Setelah kasus korupsi kartu tanda penduduk elektronik (KTP-E) yang semula dikenal sebagai E-KTP mencuat dan melibatkan sejumlah anggota DPR, lembaga legislatif tersebut mulai terbelah dalam menilai penting atau tidaknya penggunaan Hak Angket digelar untuk menguji kasus tersebut.

Anggota Komisi II DPR dari Fraksi PDI Perjuangan Arief Wibowo meminta agar hak anggota DPR tersebut digunakan setelah melalui proses pengusulan terlebih dahulu. Menurutnya, usulan hak angket kasus dugaan korupsi E-KTP harus serius mengingat selama ini setiap hak angket yang diusulkan tidak jelas tindak lanjutnya.

“Diajukan saja, tapi yang benar dan serius. Sejak dulu pengajuan hak angket tidak pernah benar dan cuma sampai pimpinan. Yang ini saja belum jelas,” ujarnya, menyoal hak angket soal gubernur petahana DKI Jakarta Basuki Tjahaja Purnama alias Ahok.

Sebelumnya DPR heboh dan mempertanyakan mengapa Mendagri Tjahjo Kumolo tidak menahan Ahok yang sudah berstatus sebagai tersangka kasus penistaan agama. Dia mengaku kecewa karena tidak jarang hak angket kandas di tingkat paripurna dan kadang-kadang di tingkat pimpinan.

“Jadi kalau mau hak angket hak angket saja,” ujar politisi PDIP yang namanya juga tersangkut kasus kartu identitas tersebut.

Namun demikian, dia tetap menyarankan agar proses hukum yang sedang berjalan di Pengadilan Tipikor didukung, agar surat dakwaan Komisi Pemberantasan Korupsi (KPK) terhadap terdakwa Irman dan Sugiharto, yang menyebutkan sejumlah nama anggota DPR menerima aliran dana KTP-E, terungkap kebenarannya.

Sebanyak 26 anggota DPR masuk dalam dakwaan kasus dugaan korupsi E-KTP dan sebagian besar berasal dari Komisi II dan Badan Anggaran DPR periode 2009-2014.

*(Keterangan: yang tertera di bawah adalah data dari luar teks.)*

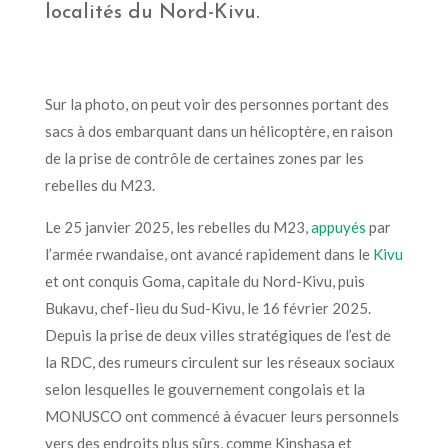
localités du Nord-Kivu.
Sur la photo, on peut voir des personnes portant des
sacs à dos
embarquant
dans un hélicoptère, en raison
de la prise de contrôle de certaines zones par les
rebelles du M23.
Le 25 janvier 2025, les rebelles du M23,
appuyés
par
l’armée rwandaise, ont avancé rapidement dans le
Kivu
et ont conquis Goma, capitale du Nord-Kivu, puis
Bukavu, chef-lieu du Sud-Kivu, le 16 février 2025.
Depuis la prise de deux villes stratégiques de l’est de
la RDC, des rumeurs circulent sur les réseaux sociaux
selon lesquelles le gouvernement congolais et la
MONUSCO ont commencé à évacuer leurs personnels
vers des endroits plus sûrs, comme Kinshasa et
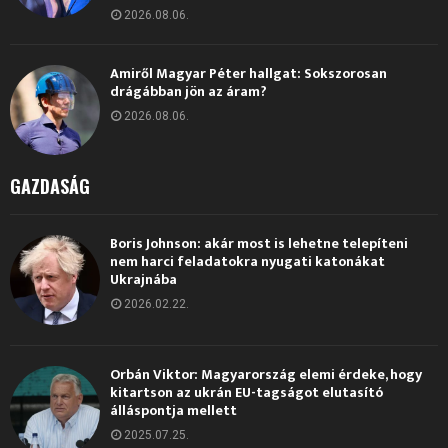
2026.08.06.
Amiről Magyar Péter hallgat: Sokszorosan
drágábban jön az áram?
2026.08.06.
GAZDASÁG
Boris Johnson: akár most is lehetne telepíteni
nem harci feladatokra nyugati katonákat
Ukrajnába
2026.02.22.
Orbán Viktor: Magyarország elemi érdeke, hogy
kitartson az ukrán EU-tagságot elutasító
álláspontja mellett
2025.07.25.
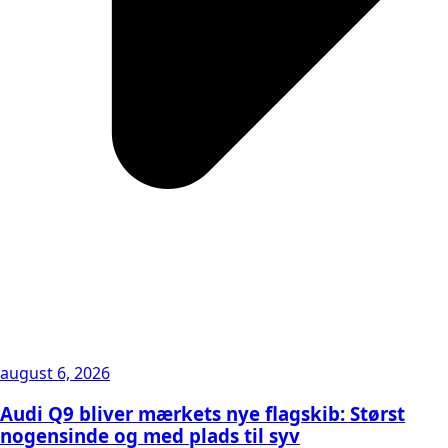
august 6, 2026
Audi Q9 bliver mærkets nye flagskib: Størst
nogensinde og med plads til syv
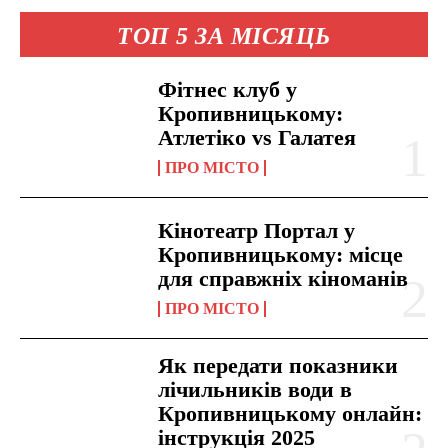
ТОП 5 ЗА МІСЯЦЬ
Фітнес клуб у
Кропивницькому:
Атлетіко vs Галатея
ПРО МІСТО
Кінотеатр Портал у
Кропивницькому: місце
для справжніх кіноманів
ПРО МІСТО
Як передати показники
лічильників води в
Кропивницькому онлайн:
інструкція 2025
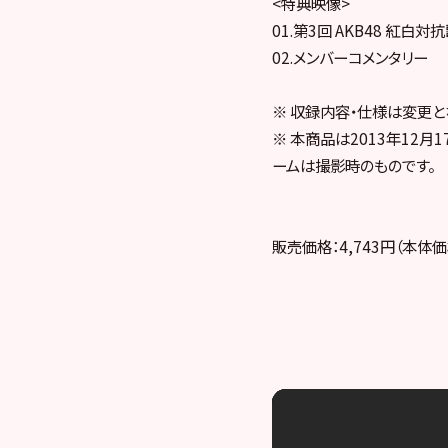
<特典映像>
01.第3回 AKB48 紅白
02.メンバーコメンタリー
※ 収録内容・仕様は変更と
※ 本商品は2013年12
ームは撮影時のものです。
販売価格：4,743円（本体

Berbeda dari Arief, Wakil Ketua Umum Partai Demokrat Syarif Hasan menolak hak angket kasus dugaan korupsi E-KTP yang diusulkan Wakil Ketua DPR Fahri Hamzah. Menurut Syarief kasus ini harus diselesaikan secara hukum.

“Saya pikir biarkan saja penegak hukum menjalankan tugas-tugasnya. Karena E-KTP kan sedang digarap KPK, dan sudah maju ke pengadilan,” kata Syarif.

Anggota Komisi I DPR tersebut menegaskan, jangan setiap permasalahan besar selalu ditanggapi dengan hak angket, namun harus dilihat terlebih dahulu subtansinya secara rinci.

Sependapat dengan Arief, Syarif mengakui hak angket Ahok Gate saja hingga sekarang tidak optimal, lantaran tidak mendapat dukungan dari beberapa fraksi.

Syarief juga sependapat dengan Ketua Fraksi PKB DPR Ida Fauziah yang menilai lebih baik pendekatan hukum dilakukan ketimbang buru-buru menggunakan hak angket.

Menurutnya, selagi masih ada alternatif lain selain hak angket sebaiknya alternatif itu digunakan seperti proses hukum oleh KPK yang tengah berlangsung.